Scaling And Generalizing Variational Inference
We welcome David Blei of Columbia University, who is giving two talks at UMass on both Thursday, 11/19 (more technical, for a stat/ML audience) and Friday, 11/20 (for a broader audience). This announcement is about his Thursday talk at MLFL.
Latent variable models have become a key tool for the modern statistician, letting us express complex assumptions about the hidden structures that underlie our data. Latent variable models have been successfully applied in numerous fields.
The central computational problem in latent variable modeling is posterior inference, the problem of approximating the conditional distribution of the latent variables given the observations. Posterior inference is central to both exploratory tasks and predictive tasks. Approximate posterior inference algorithms have revolutionized Bayesian statistics, revealing its potential as a usable and general-purpose language for data analysis.
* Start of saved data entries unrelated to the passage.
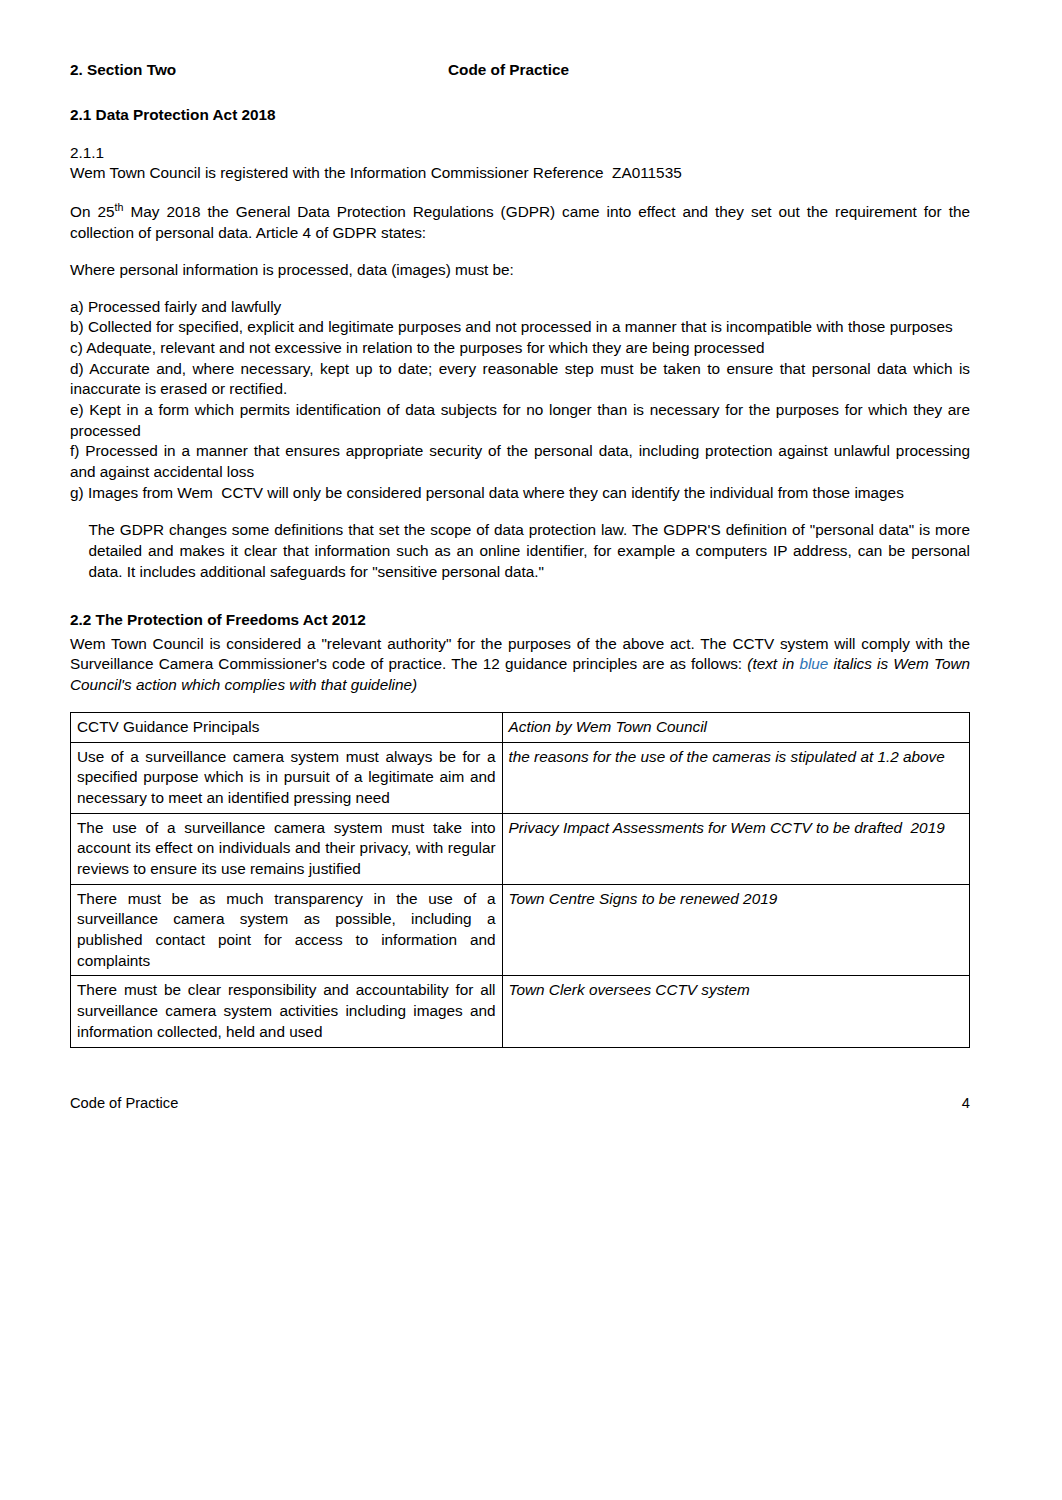2. Section Two Code of Practice
2.1 Data Protection Act 2018
2.1.1
Wem Town Council is registered with the Information Commissioner Reference ZA011535
On 25th May 2018 the General Data Protection Regulations (GDPR) came into effect and they set out the requirement for the collection of personal data. Article 4 of GDPR states:
Where personal information is processed, data (images) must be:
a) Processed fairly and lawfully
b) Collected for specified, explicit and legitimate purposes and not processed in a manner that is incompatible with those purposes
c) Adequate, relevant and not excessive in relation to the purposes for which they are being processed
d) Accurate and, where necessary, kept up to date; every reasonable step must be taken to ensure that personal data which is inaccurate is erased or rectified.
e) Kept in a form which permits identification of data subjects for no longer than is necessary for the purposes for which they are processed
f) Processed in a manner that ensures appropriate security of the personal data, including protection against unlawful processing and against accidental loss
g) Images from Wem CCTV will only be considered personal data where they can identify the individual from those images
The GDPR changes some definitions that set the scope of data protection law. The GDPR'S definition of "personal data" is more detailed and makes it clear that information such as an online identifier, for example a computers IP address, can be personal data. It includes additional safeguards for "sensitive personal data."
2.2 The Protection of Freedoms Act 2012
Wem Town Council is considered a "relevant authority" for the purposes of the above act. The CCTV system will comply with the Surveillance Camera Commissioner's code of practice. The 12 guidance principles are as follows: (text in blue italics is Wem Town Council's action which complies with that guideline)
| CCTV Guidance Principals | Action by Wem Town Council |
| Use of a surveillance camera system must always be for a specified purpose which is in pursuit of a legitimate aim and necessary to meet an identified pressing need | the reasons for the use of the cameras is stipulated at 1.2 above |
| The use of a surveillance camera system must take into account its effect on individuals and their privacy, with regular reviews to ensure its use remains justified | Privacy Impact Assessments for Wem CCTV to be drafted 2019 |
| There must be as much transparency in the use of a surveillance camera system as possible, including a published contact point for access to information and complaints | Town Centre Signs to be renewed 2019 |
| There must be clear responsibility and accountability for all surveillance camera system activities including images and information collected, held and used | Town Clerk oversees CCTV system |
Code of Practice 4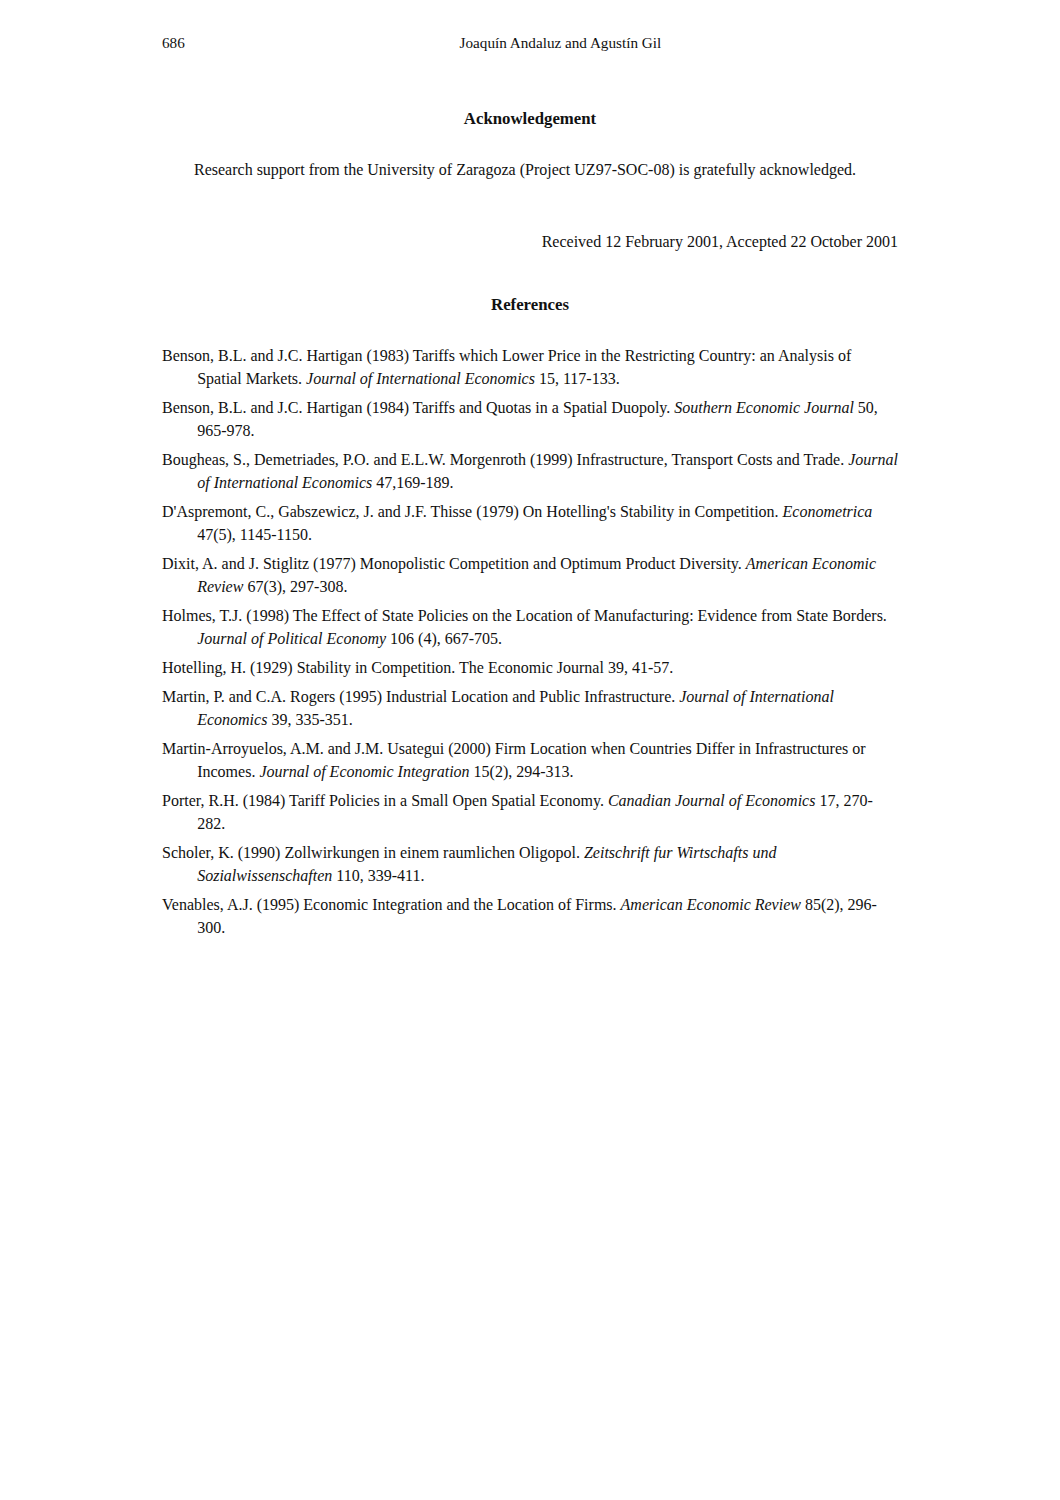686 Joaquín Andaluz and Agustín Gil
Acknowledgement
Research support from the University of Zaragoza (Project UZ97-SOC-08) is gratefully acknowledged.
Received 12 February 2001, Accepted 22 October 2001
References
Benson, B.L. and J.C. Hartigan (1983) Tariffs which Lower Price in the Restricting Country: an Analysis of Spatial Markets. Journal of International Economics 15, 117-133.
Benson, B.L. and J.C. Hartigan (1984) Tariffs and Quotas in a Spatial Duopoly. Southern Economic Journal 50, 965-978.
Bougheas, S., Demetriades, P.O. and E.L.W. Morgenroth (1999) Infrastructure, Transport Costs and Trade. Journal of International Economics 47,169-189.
D'Aspremont, C., Gabszewicz, J. and J.F. Thisse (1979) On Hotelling's Stability in Competition. Econometrica 47(5), 1145-1150.
Dixit, A. and J. Stiglitz (1977) Monopolistic Competition and Optimum Product Diversity. American Economic Review 67(3), 297-308.
Holmes, T.J. (1998) The Effect of State Policies on the Location of Manufacturing: Evidence from State Borders. Journal of Political Economy 106 (4), 667-705.
Hotelling, H. (1929) Stability in Competition. The Economic Journal 39, 41-57.
Martin, P. and C.A. Rogers (1995) Industrial Location and Public Infrastructure. Journal of International Economics 39, 335-351.
Martin-Arroyuelos, A.M. and J.M. Usategui (2000) Firm Location when Countries Differ in Infrastructures or Incomes. Journal of Economic Integration 15(2), 294-313.
Porter, R.H. (1984) Tariff Policies in a Small Open Spatial Economy. Canadian Journal of Economics 17, 270-282.
Scholer, K. (1990) Zollwirkungen in einem raumlichen Oligopol. Zeitschrift fur Wirtschafts und Sozialwissenschaften 110, 339-411.
Venables, A.J. (1995) Economic Integration and the Location of Firms. American Economic Review 85(2), 296-300.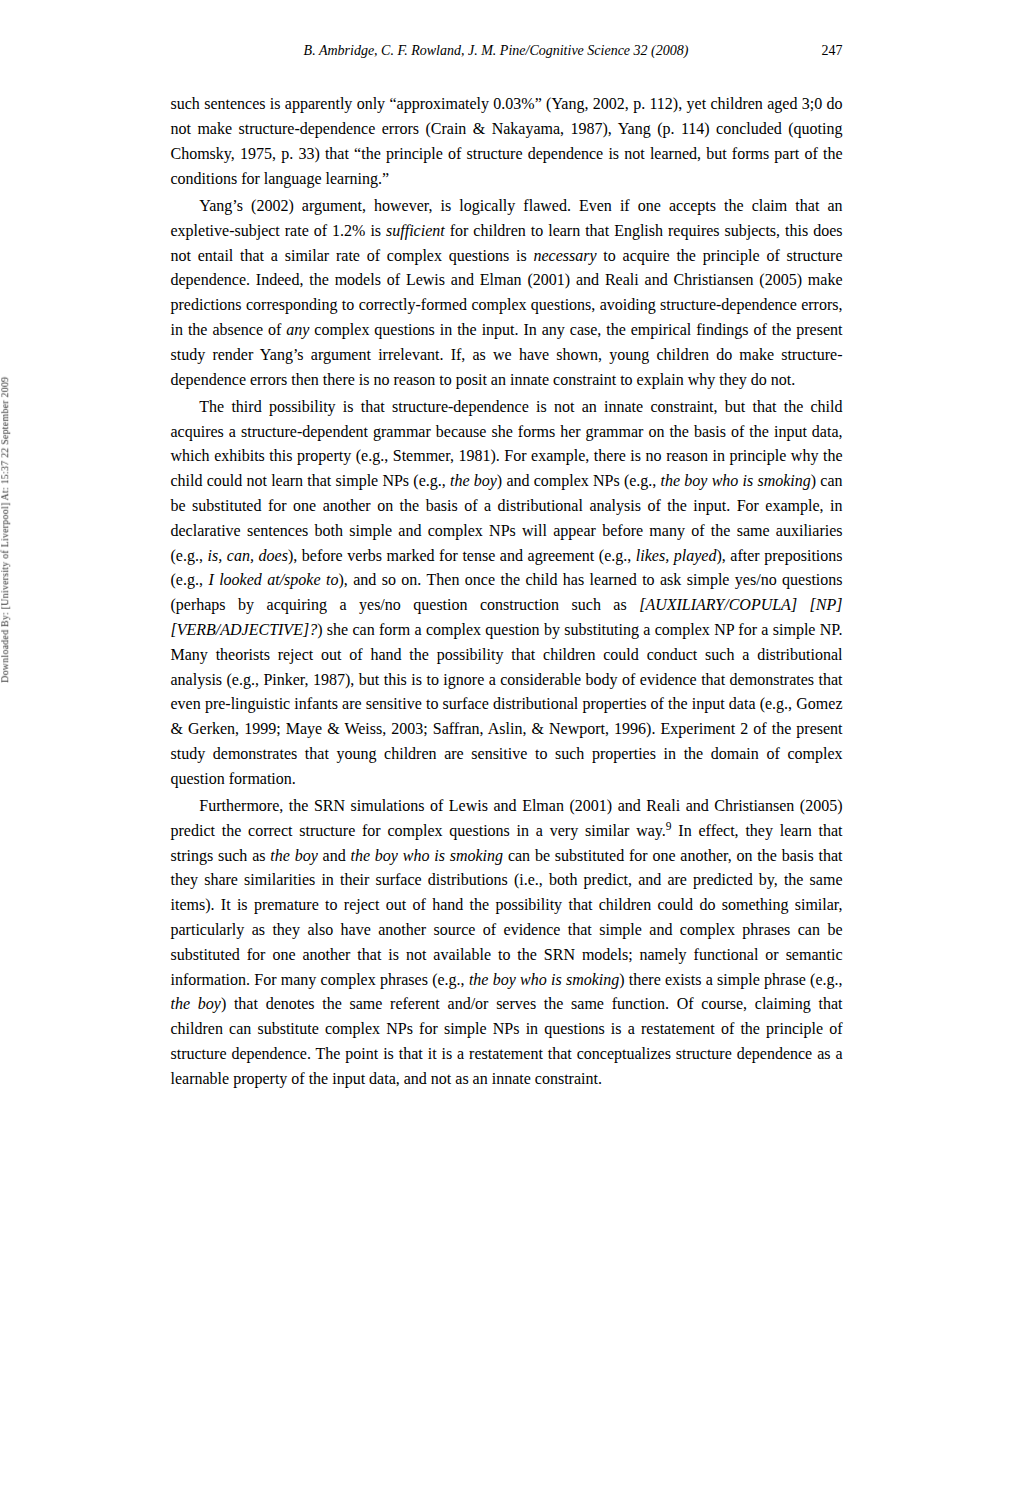Downloaded By: [University of Liverpool] At: 15:37 22 September 2009
B. Ambridge, C. F. Rowland, J. M. Pine/Cognitive Science 32 (2008) 247
such sentences is apparently only “approximately 0.03%” (Yang, 2002, p. 112), yet children aged 3;0 do not make structure-dependence errors (Crain & Nakayama, 1987), Yang (p. 114) concluded (quoting Chomsky, 1975, p. 33) that “the principle of structure dependence is not learned, but forms part of the conditions for language learning.”
Yang’s (2002) argument, however, is logically flawed. Even if one accepts the claim that an expletive-subject rate of 1.2% is sufficient for children to learn that English requires subjects, this does not entail that a similar rate of complex questions is necessary to acquire the principle of structure dependence. Indeed, the models of Lewis and Elman (2001) and Reali and Christiansen (2005) make predictions corresponding to correctly-formed complex questions, avoiding structure-dependence errors, in the absence of any complex questions in the input. In any case, the empirical findings of the present study render Yang’s argument irrelevant. If, as we have shown, young children do make structure-dependence errors then there is no reason to posit an innate constraint to explain why they do not.
The third possibility is that structure-dependence is not an innate constraint, but that the child acquires a structure-dependent grammar because she forms her grammar on the basis of the input data, which exhibits this property (e.g., Stemmer, 1981). For example, there is no reason in principle why the child could not learn that simple NPs (e.g., the boy) and complex NPs (e.g., the boy who is smoking) can be substituted for one another on the basis of a distributional analysis of the input. For example, in declarative sentences both simple and complex NPs will appear before many of the same auxiliaries (e.g., is, can, does), before verbs marked for tense and agreement (e.g., likes, played), after prepositions (e.g., I looked at/spoke to), and so on. Then once the child has learned to ask simple yes/no questions (perhaps by acquiring a yes/no question construction such as [AUXILIARY/COPULA] [NP] [VERB/ADJECTIVE]?) she can form a complex question by substituting a complex NP for a simple NP. Many theorists reject out of hand the possibility that children could conduct such a distributional analysis (e.g., Pinker, 1987), but this is to ignore a considerable body of evidence that demonstrates that even pre-linguistic infants are sensitive to surface distributional properties of the input data (e.g., Gomez & Gerken, 1999; Maye & Weiss, 2003; Saffran, Aslin, & Newport, 1996). Experiment 2 of the present study demonstrates that young children are sensitive to such properties in the domain of complex question formation.
Furthermore, the SRN simulations of Lewis and Elman (2001) and Reali and Christiansen (2005) predict the correct structure for complex questions in a very similar way.9 In effect, they learn that strings such as the boy and the boy who is smoking can be substituted for one another, on the basis that they share similarities in their surface distributions (i.e., both predict, and are predicted by, the same items). It is premature to reject out of hand the possibility that children could do something similar, particularly as they also have another source of evidence that simple and complex phrases can be substituted for one another that is not available to the SRN models; namely functional or semantic information. For many complex phrases (e.g., the boy who is smoking) there exists a simple phrase (e.g., the boy) that denotes the same referent and/or serves the same function. Of course, claiming that children can substitute complex NPs for simple NPs in questions is a restatement of the principle of structure dependence. The point is that it is a restatement that conceptualizes structure dependence as a learnable property of the input data, and not as an innate constraint.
Bayesian statistics, however, has not yet reached this potential. First, statisticians and scientists regularly encounter massive data sets, but existing approximate inference algorithms do not scale well. Second, most approximate inference algorithms are not generic; each must be adapted to the specific model at hand.
In this talk I will discuss our recent research on addressing these two limitations. I will describe stochastic variational inference, an approximate inference algorithm for handling massive data sets. I will demonstrate its application to probabilistic topic models of text conditioned on millions of articles. Then I will discuss black box variational inference. Black box inference is a generic algorithm for approximating the posterior. We can easily apply it to many models with little model-specific derivation and few restrictions on their properties. I will demonstrate its use on a suite of nonconjugate models of longitudinal healthcare data.
This is joint work based on these two papers:
M. Hoffman, D. Blei, J. Paisley, and C. Wang. Stochastic variational inference. Journal of Machine Learning Research, 14:1303-1347.
R. Ranganath, S. Gerrish, and D. Blei. Black box variational inference. Artificial Intelligence and Statistics, 2014.
David Blei is a Professor of Statistics and Computer Science at Columbia University, and a member of the Columbia Data Science Institute. His research is in statistical machine learning, involving probabilistic topic models, Bayesian nonparametric methods, and approximate posterior inference algorithms for massive data. He works on a variety of applications, including text, images, music, social networks, user behavior, and scientific data. David has received several awards for his research, including a Sloan Fellowship (2010), Office of Naval Research Young Investigator Award (2011), Presidential Early Career Award for Scientists and Engineers (2011), Blavatnik Faculty Award (2013), and ACM-Infosys Foundation Award (2013).